_Passage for review_
——————————

Radio Waves:  Stories Making Waves in the World of Radio

Welcome to the SWLing Post’s Radio Waves, a collection of links to interesting stories making waves in the world of radio. Enjoy!


AM/FM Receiver Sales Have ‘Stabilized’ Even As Audio Turns Up On More Devices. (Inside Radio)

Anyone who has tried to find an AM/FM receiver in a big box retailer knows they are not as easy to find as they once were. It is little surprise then that the Consumer Technology Association expects fewer to sell this year. But at roughly five million units now sold each year, CTA expects that number to hold steady in the years to come, in part due to the role radio plays during emergencies.

“That category has stabilized,” said Rick Kowalski, Director of Industry Analysis and Business Intelligence at CTA. “It’s a low number relative to other categories, but there’s a steady demand, just in terms of people having an AM/FM radio for those situations where you might need a battery-powered radio as a backup.”

CTA forecasts 4.7 million traditional radio receivers will be sold this year in the U.S. That is six percent lower than the five million units sold in 2021. “Looking out in the next five years. It’s not going to get much lower than that,” Kowalski said in an interview.

CTA projects 24.5 million smart speakers will sell this year, or roughly five-times as many as traditional radio receivers. But in what may be a surprise to many, that estimate is actually two percent lower than the 25 million smart speakers that CTA says were sold last year. [Continue reading…]

“Bringing it home” Asheville Radio Museum adds local piece of history to its collection (WLOS)

ASHEVILLE, N.C. (WLOS) — The Asheville Radio Museum has added a new piece of history to its’ collection!

It’s a 1922 radio receiver built by an Asheville-based business.

The model HS2 radio the museum procured is only one of two known to exist.

Collector and restorer Robert Lozier found that it was the first name brand radio built in North Carolina.

News 13 spoke to the director of media communications Peter Abzug about why this radio is so significant.

“Having this radio here, in Asheville, where it was built is really significant,” he said. “It’s bringing it home. Although the company itself didn’t last for years and years, it did employ people and it was a significant part of Asheville’s history, and something we can be very proud of.”

Click here to watch the video at WLOS.

Legacy remains of WSY, Alabama’s first radio station (Alabama News Center)

Innovation is at the historic heart of Alabama Power, beginning with its founding in 1906 and Capt. William Patrick Lay’s vision of electrifying the state by harnessing the power of Alabama’s rivers.

But the company’s embrace of another cutting-edge technology, just 16 years after Alabama Power’s incorporation, is also historic.

One hundred years ago this year, on April 24, 1922, Alabama Power hit the airwaves with the state’s first operating radio station. WSY (an acronym for “We Serve You”) began broadcasting from rented space in a building on Powell Avenue in Birmingham.

——————————

_Extracted entries_

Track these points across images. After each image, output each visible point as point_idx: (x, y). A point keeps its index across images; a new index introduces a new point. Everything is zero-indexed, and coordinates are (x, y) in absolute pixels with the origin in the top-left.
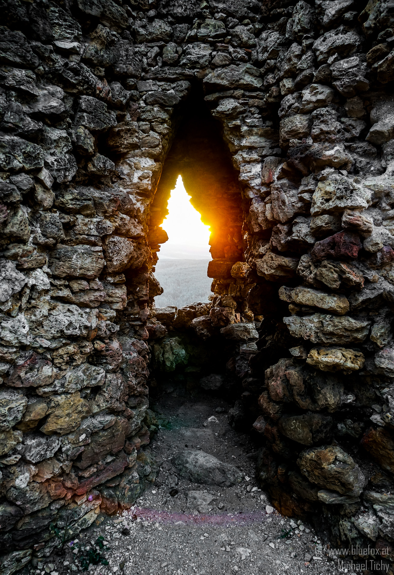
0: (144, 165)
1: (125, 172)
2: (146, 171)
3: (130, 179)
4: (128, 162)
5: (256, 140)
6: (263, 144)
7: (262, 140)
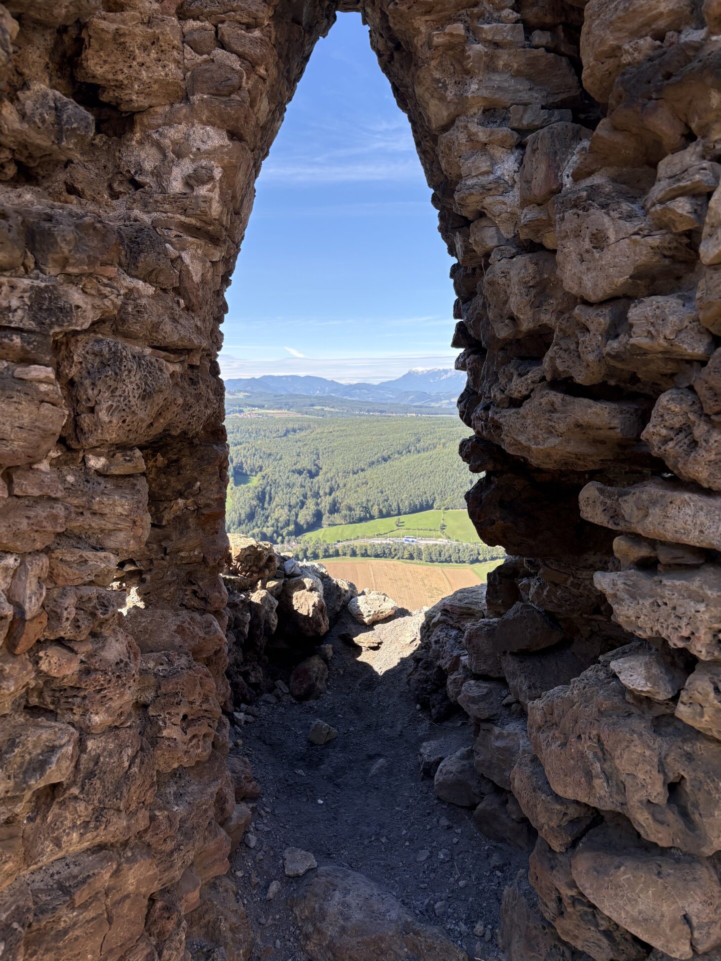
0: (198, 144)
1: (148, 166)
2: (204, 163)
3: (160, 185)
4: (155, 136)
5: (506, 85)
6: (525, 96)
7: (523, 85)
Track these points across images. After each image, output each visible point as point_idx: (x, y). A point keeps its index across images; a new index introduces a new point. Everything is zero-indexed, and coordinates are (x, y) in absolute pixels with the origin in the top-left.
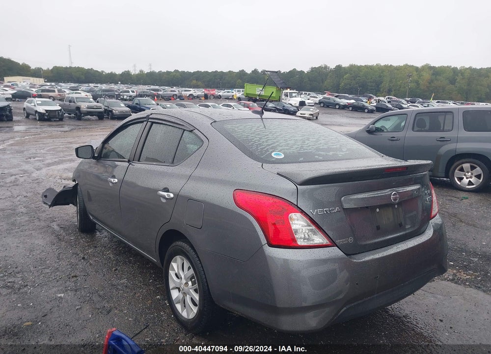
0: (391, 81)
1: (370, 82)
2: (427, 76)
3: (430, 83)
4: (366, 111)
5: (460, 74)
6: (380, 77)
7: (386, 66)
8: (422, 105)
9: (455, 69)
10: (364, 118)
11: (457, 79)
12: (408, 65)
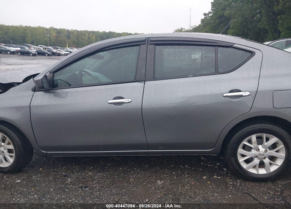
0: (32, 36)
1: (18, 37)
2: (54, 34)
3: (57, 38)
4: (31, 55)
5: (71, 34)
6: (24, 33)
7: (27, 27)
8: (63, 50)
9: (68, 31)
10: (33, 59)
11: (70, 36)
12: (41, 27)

——————————

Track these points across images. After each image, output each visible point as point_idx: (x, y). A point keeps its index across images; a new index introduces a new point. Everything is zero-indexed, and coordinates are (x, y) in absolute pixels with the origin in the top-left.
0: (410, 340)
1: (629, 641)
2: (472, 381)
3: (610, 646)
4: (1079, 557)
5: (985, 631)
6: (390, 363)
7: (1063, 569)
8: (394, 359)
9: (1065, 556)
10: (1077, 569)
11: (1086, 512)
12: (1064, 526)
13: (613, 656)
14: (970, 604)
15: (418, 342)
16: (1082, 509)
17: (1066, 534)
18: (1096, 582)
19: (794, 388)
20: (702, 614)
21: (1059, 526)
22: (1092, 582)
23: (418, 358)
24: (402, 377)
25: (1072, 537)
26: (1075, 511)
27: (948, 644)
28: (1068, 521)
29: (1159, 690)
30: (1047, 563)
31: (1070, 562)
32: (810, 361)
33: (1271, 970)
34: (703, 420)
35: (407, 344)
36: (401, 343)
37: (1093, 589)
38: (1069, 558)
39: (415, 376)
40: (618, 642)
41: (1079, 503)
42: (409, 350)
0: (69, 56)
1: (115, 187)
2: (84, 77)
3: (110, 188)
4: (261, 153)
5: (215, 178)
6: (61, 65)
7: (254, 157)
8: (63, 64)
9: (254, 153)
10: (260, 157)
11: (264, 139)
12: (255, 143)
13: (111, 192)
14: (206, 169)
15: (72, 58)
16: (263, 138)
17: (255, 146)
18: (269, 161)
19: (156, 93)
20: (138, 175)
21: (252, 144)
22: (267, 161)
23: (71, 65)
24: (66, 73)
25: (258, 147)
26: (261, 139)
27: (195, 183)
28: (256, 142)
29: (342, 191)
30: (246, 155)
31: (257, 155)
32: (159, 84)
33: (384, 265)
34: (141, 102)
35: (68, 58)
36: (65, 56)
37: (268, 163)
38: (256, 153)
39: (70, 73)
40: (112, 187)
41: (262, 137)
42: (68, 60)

——————————

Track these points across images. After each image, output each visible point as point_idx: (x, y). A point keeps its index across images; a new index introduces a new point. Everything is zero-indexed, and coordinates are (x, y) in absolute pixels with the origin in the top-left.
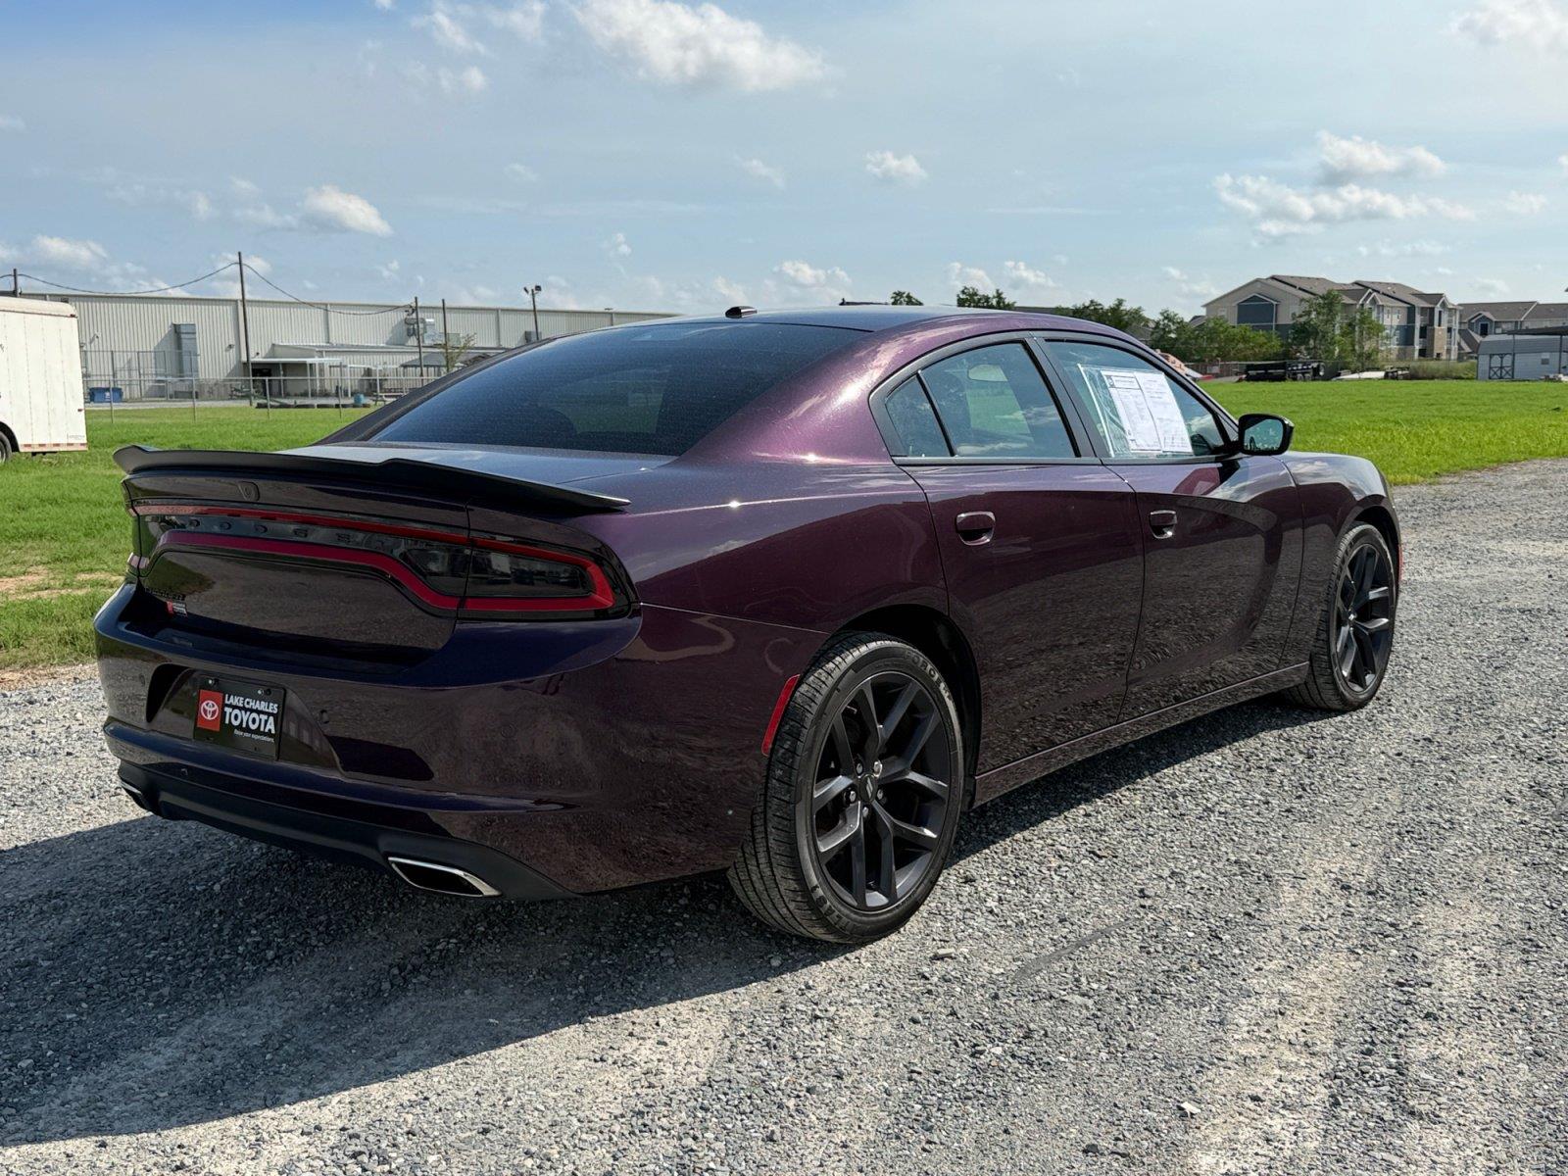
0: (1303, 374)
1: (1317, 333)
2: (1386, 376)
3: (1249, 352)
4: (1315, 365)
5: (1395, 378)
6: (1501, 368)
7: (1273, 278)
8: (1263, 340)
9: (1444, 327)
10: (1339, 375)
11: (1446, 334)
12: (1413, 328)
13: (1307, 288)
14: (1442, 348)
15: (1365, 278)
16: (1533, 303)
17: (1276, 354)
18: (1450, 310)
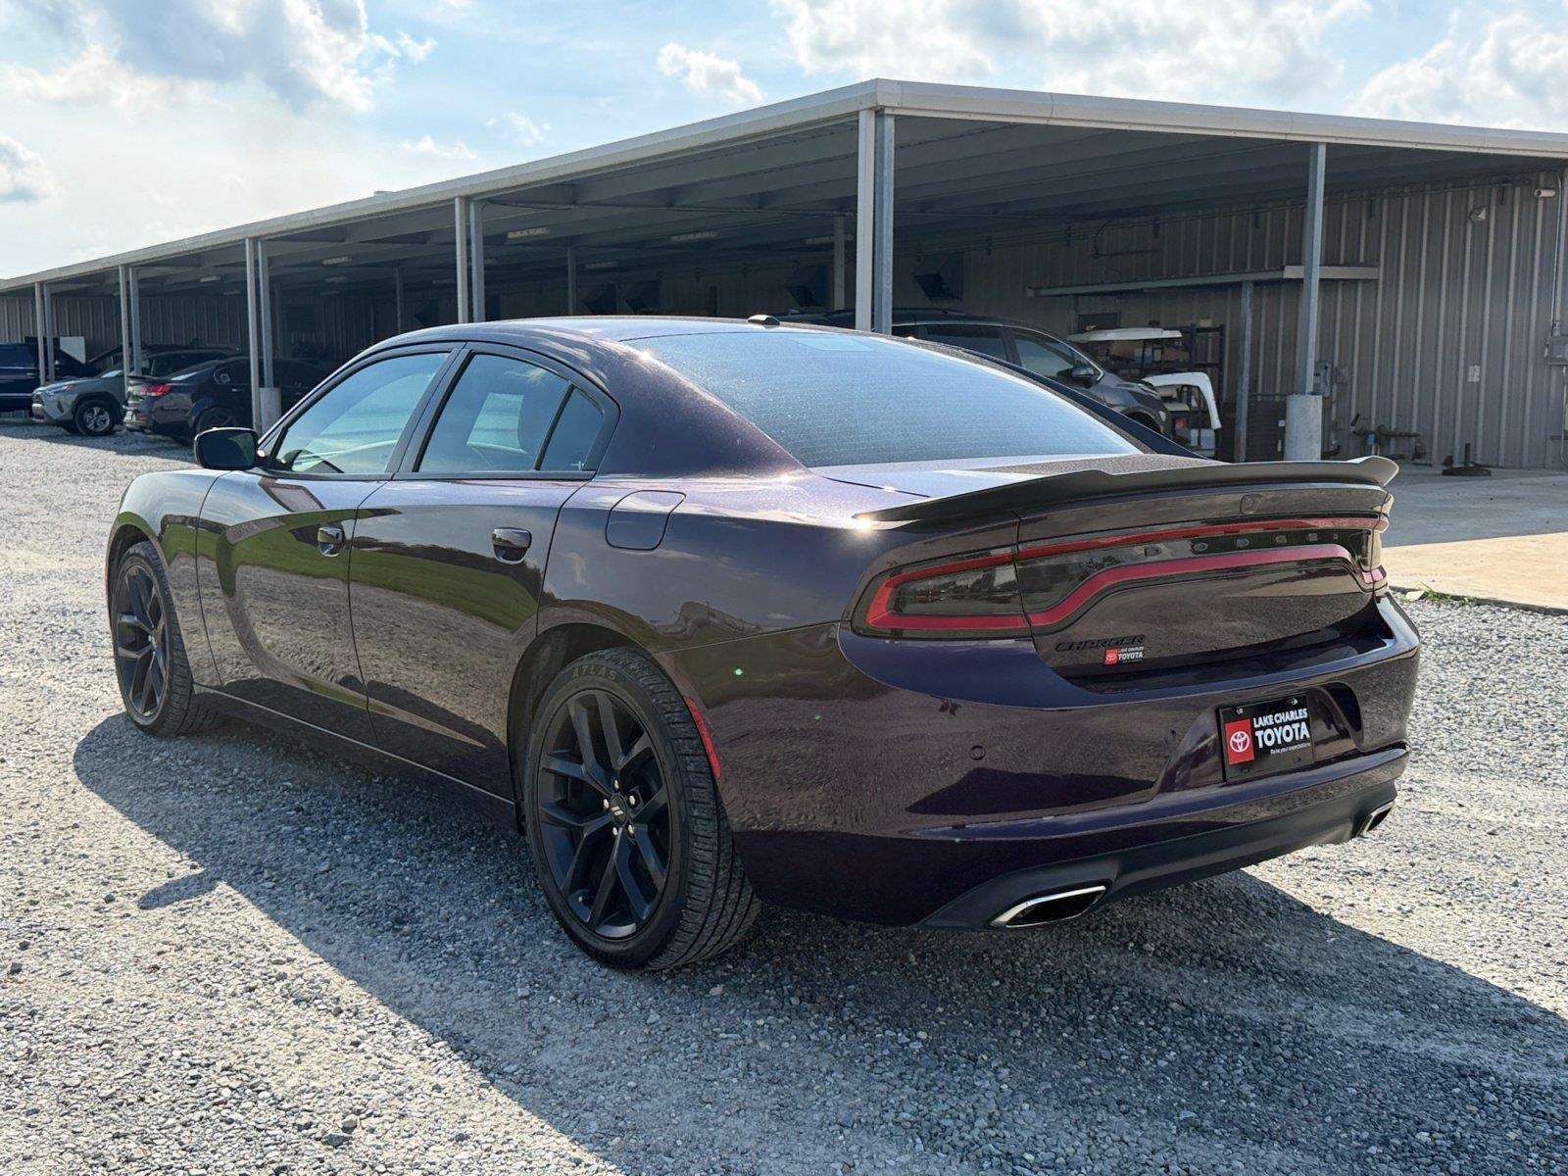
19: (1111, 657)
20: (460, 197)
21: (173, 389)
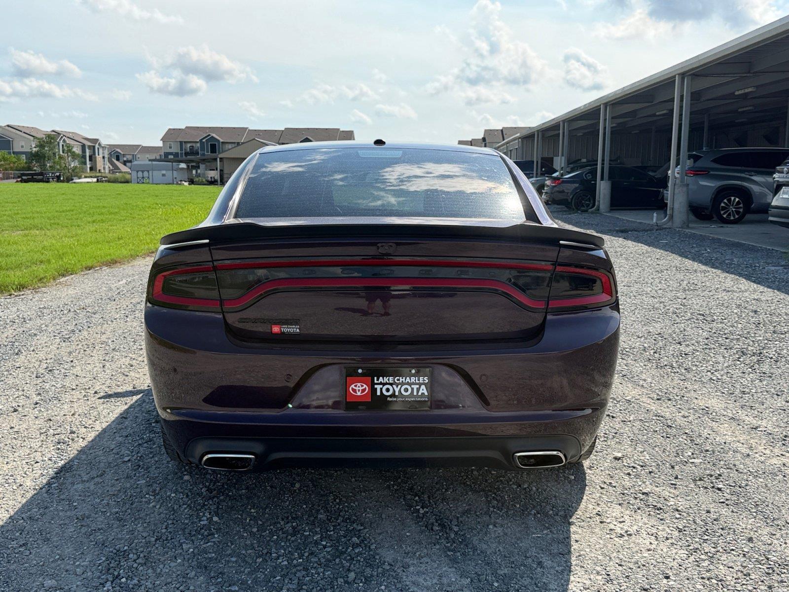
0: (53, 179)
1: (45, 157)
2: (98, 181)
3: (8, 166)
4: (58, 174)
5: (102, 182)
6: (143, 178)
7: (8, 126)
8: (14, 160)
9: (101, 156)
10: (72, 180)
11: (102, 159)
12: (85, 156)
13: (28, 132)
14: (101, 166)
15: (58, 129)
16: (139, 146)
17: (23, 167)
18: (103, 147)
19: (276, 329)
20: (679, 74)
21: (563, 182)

——————————

_Task requirements_
1. In the radio news roundup, what does the acronym WSY stand for?
2. Condense the paragraph of the radio news roundup that begins "CTA forecasts 4.7 million" into a short bulleted list that keeps its main facts.
Rely solely on the radio news roundup when responding.

_Solutions to the exercise_
1. WSY stands for "We Serve You."

2.
- CTA forecasts that 4.7 million traditional radio receivers will be sold in the U.S. this year.
- That figure is six percent lower than the five million units sold in 2021.
- Kowalski said that over the next five years, sales will not get much lower than that.